(Supplied information)
------------------------------------------------------------

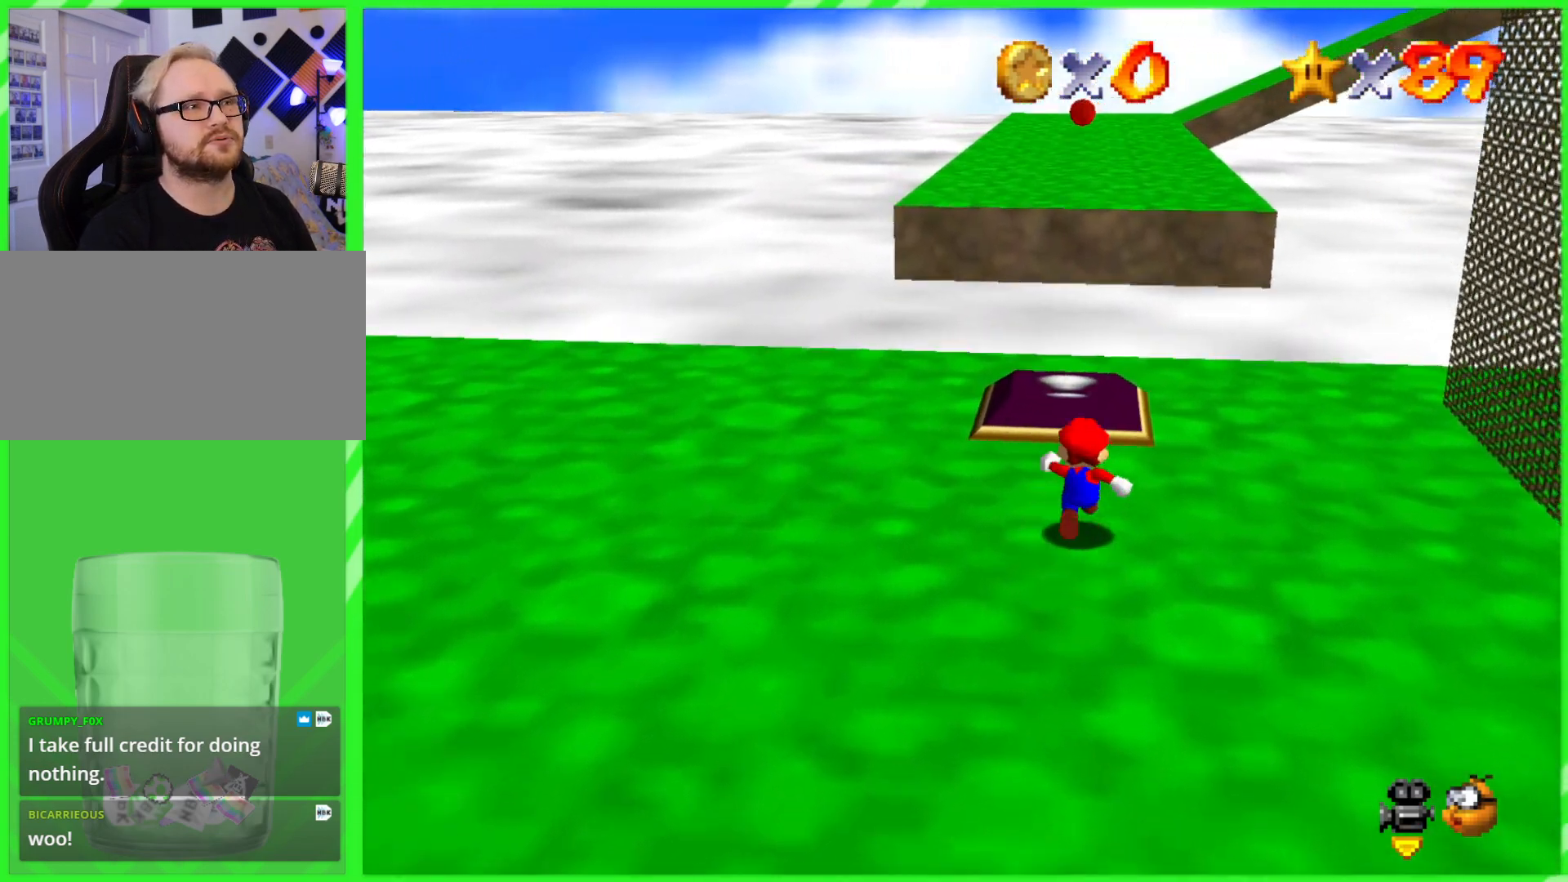
{"dt_ms": 500, "buttons": [], "left_stick": "up", "events": []}
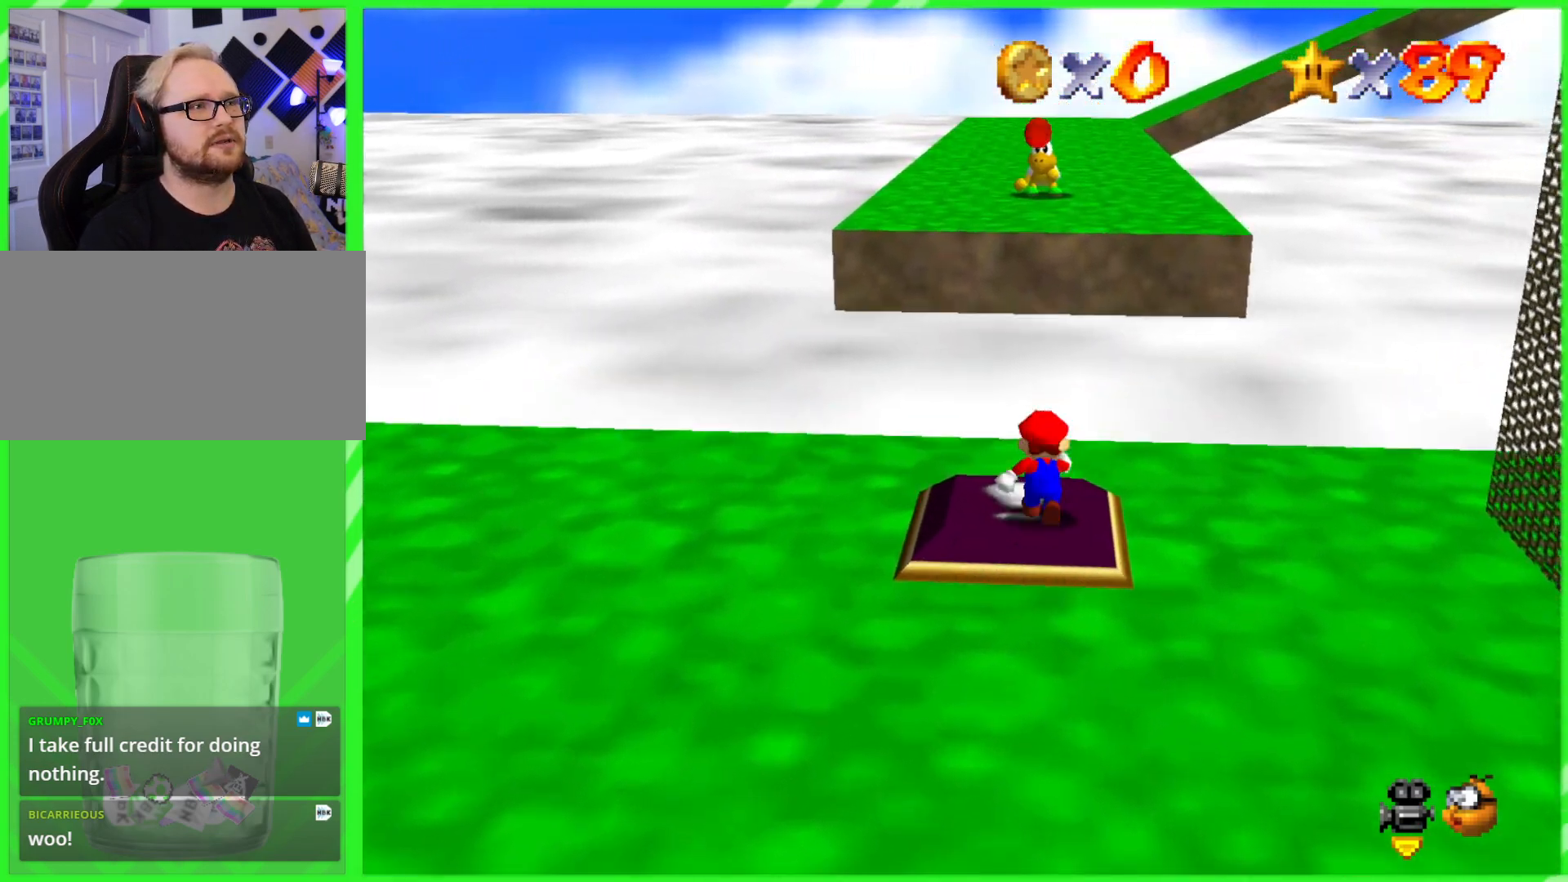
{"dt_ms": 500, "buttons": ["A"], "left_stick": "up", "events": [[383, "A", "down"]]}
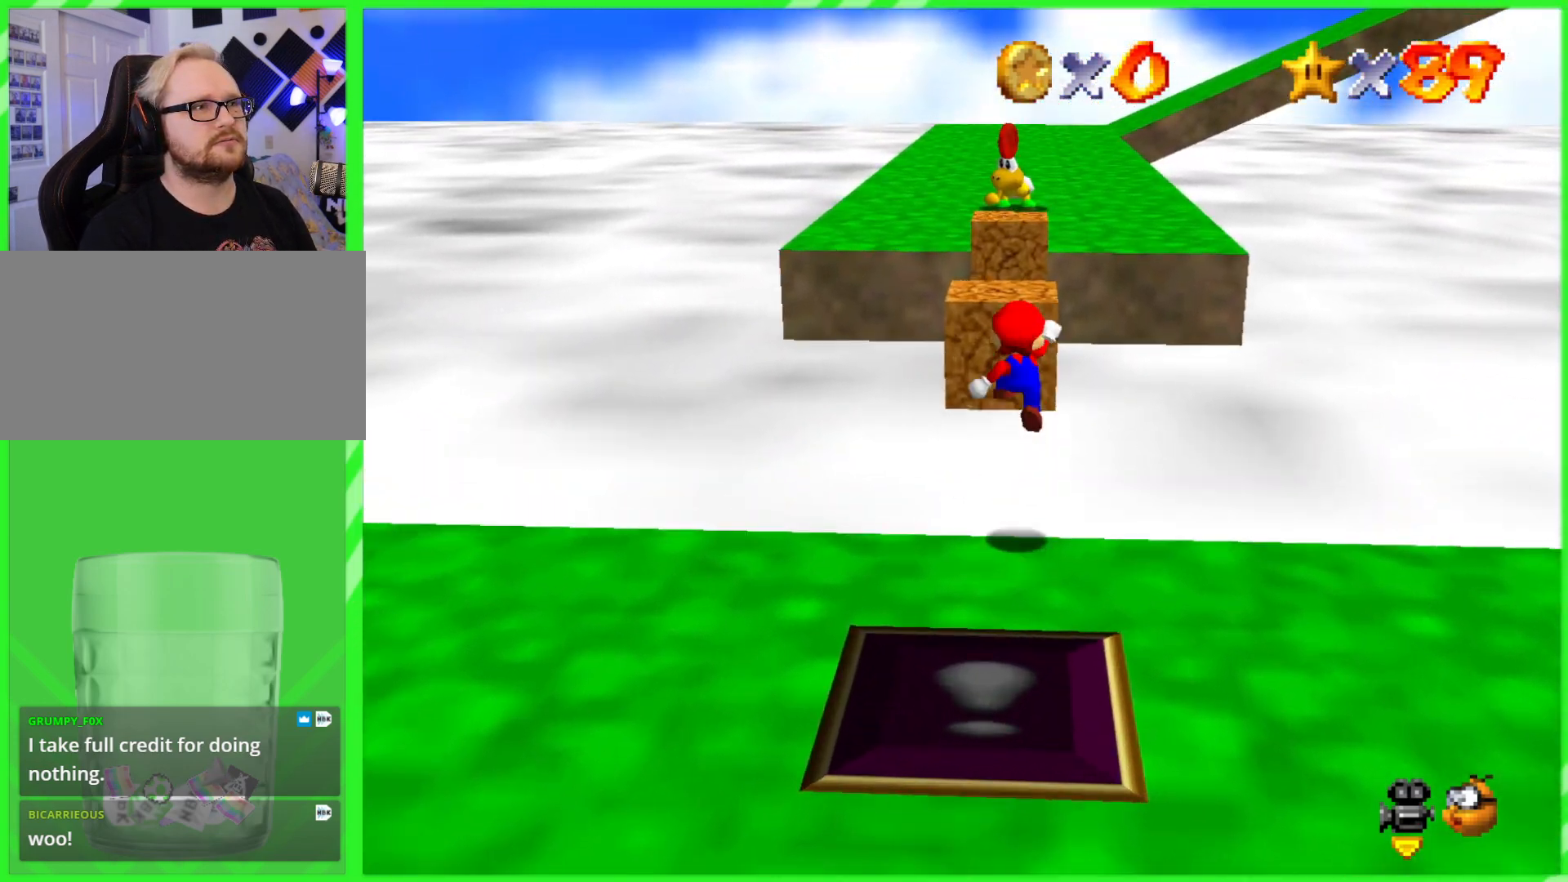
{"dt_ms": 1000, "buttons": [], "left_stick": "center"}
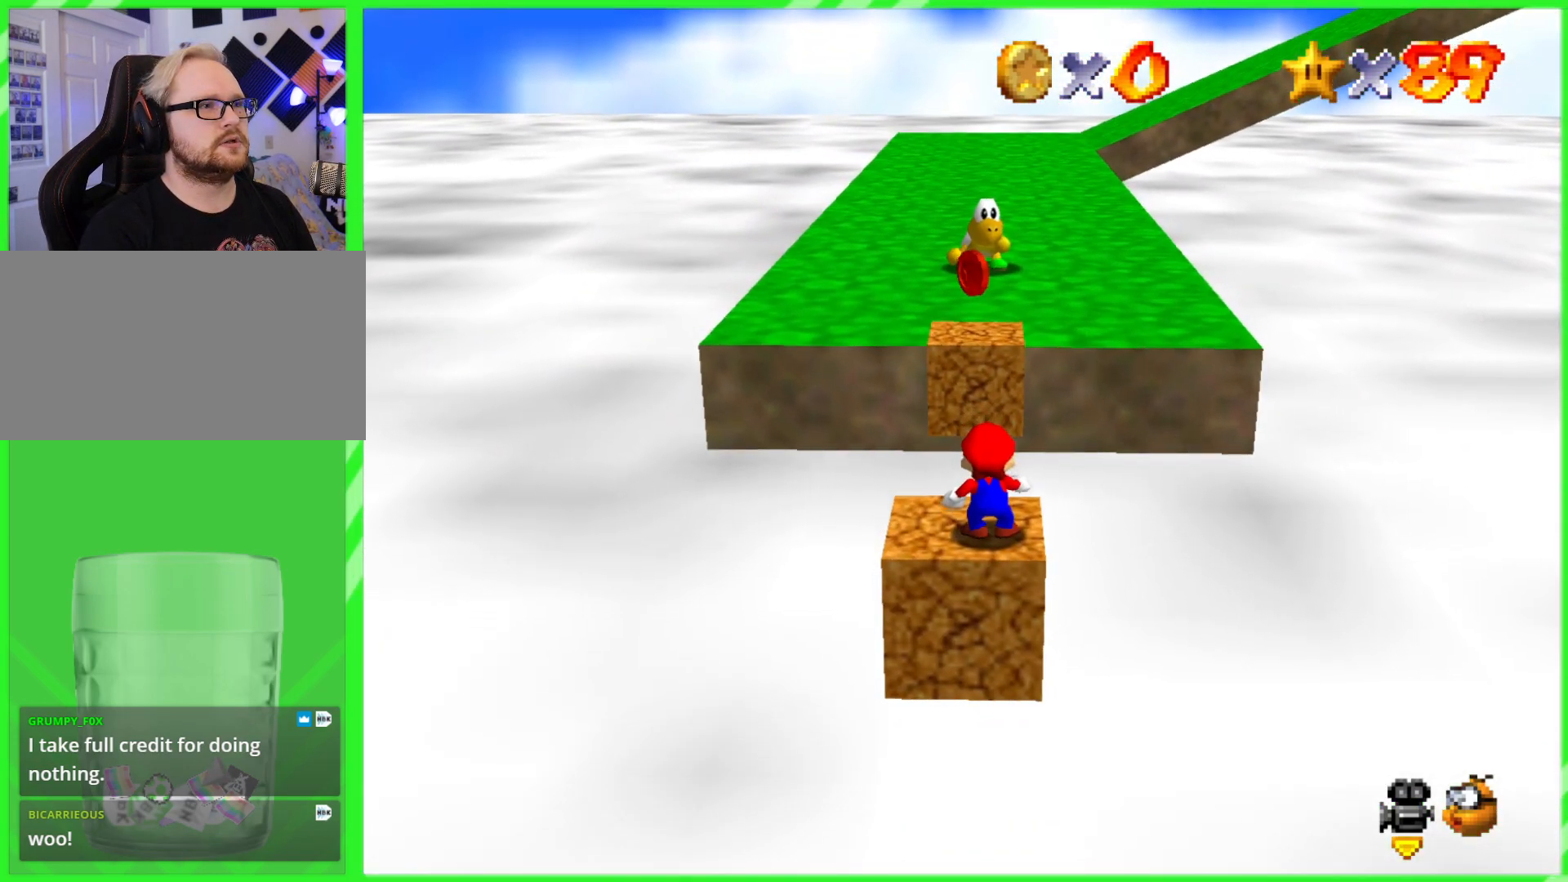
{"dt_ms": 500, "buttons": [], "left_stick": "up", "events": [[250, "left_stick", "up"]]}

------------------------------------------------------------

(Aim of the exercise) The whole listing above, line by line, needs to be copied exactly, except for any images.

(Written solution)
{"dt_ms": 500, "buttons": [], "left_stick": "up", "events": []}
{"dt_ms": 500, "buttons": ["A"], "left_stick": "up", "events": [[383, "A", "down"]]}
{"dt_ms": 1000, "buttons": [], "left_stick": "center"}
{"dt_ms": 500, "buttons": [], "left_stick": "up", "events": [[250, "left_stick", "up"]]}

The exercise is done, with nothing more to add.